I think you may be exaggerating what you call a partnership between the media and the military in Vietnam. I read through this Wiki, and while I can’t vet it, it seems pretty specific on how the military and the press cooperated.
Barring a few calculated charm offensives by the military, which were also intended to influence reporting, it doesn’t strike me as being a more or less contentious or transactional relationship than it is today.
If anything, reading about how racist and chauvanist the Western media was towards the Vietnamese makes me thankful for modern journalists, who are willing to tell the stories of people like Shakira or the Yazidis.
I’m not sure what it is you expect from todays journalists, but I really think the quality of the reporting speaks for itself. We are getting into the minutiae of what our troops are doing sometimes, which absolutely wasn’t the case in Vietnam.
Sometimes our troops are the ones doing the reporting themselves. A lot of the most intense combat footage on YouTube comes from some grunts Go-Pro. “Look ma, an IED!”.
I’ve looked at some of the combat footage on YouTube from Vietnam, but the only real difference I see is that the reporters are able to stick a microphone in someones face 5 minutes after they nearly died, which isn’t ethical, and doesn’t tell me very much about the war.

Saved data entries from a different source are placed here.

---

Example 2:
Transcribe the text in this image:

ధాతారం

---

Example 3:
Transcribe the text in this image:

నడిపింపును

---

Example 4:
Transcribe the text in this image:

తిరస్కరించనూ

It’s silly to expect news to have the same weight in an age with a 24 hour news cycle that’s full of junk, peoples phones that are full of junk, blogs that are full of junk, Facebook and Twitter that’s full of junk.
The average household used to have one screen, and the people who got to produce for that screen had to pass a pretty high bar. Now a household has seven or eight screens that any idiot can produce for, and so they’re mostly full of junk.

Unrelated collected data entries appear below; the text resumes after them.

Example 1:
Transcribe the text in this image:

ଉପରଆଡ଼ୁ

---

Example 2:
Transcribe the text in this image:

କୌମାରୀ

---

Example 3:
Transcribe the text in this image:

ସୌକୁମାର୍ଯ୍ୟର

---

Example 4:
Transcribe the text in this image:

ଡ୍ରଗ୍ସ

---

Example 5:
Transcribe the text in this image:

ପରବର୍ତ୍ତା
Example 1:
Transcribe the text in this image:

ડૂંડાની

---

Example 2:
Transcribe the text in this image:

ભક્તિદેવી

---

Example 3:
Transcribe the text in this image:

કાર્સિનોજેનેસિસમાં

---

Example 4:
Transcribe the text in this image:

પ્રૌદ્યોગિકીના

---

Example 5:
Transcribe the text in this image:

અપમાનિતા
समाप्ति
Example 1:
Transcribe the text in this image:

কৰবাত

We should probably try to deal with that as a culture, but it’s a tall order when a lot of people are naive enough to get their news from Facebook, or sucking on the rage juice they get from cable news.
It’s fair to say that as a society we’ve opted not to care. That’s on us.
The stories are still there, the journalists are doing incredible work, and their reporting is being pushed by large news organizations. People can read them if they aren’t too busy watching college girls dance on TikTok.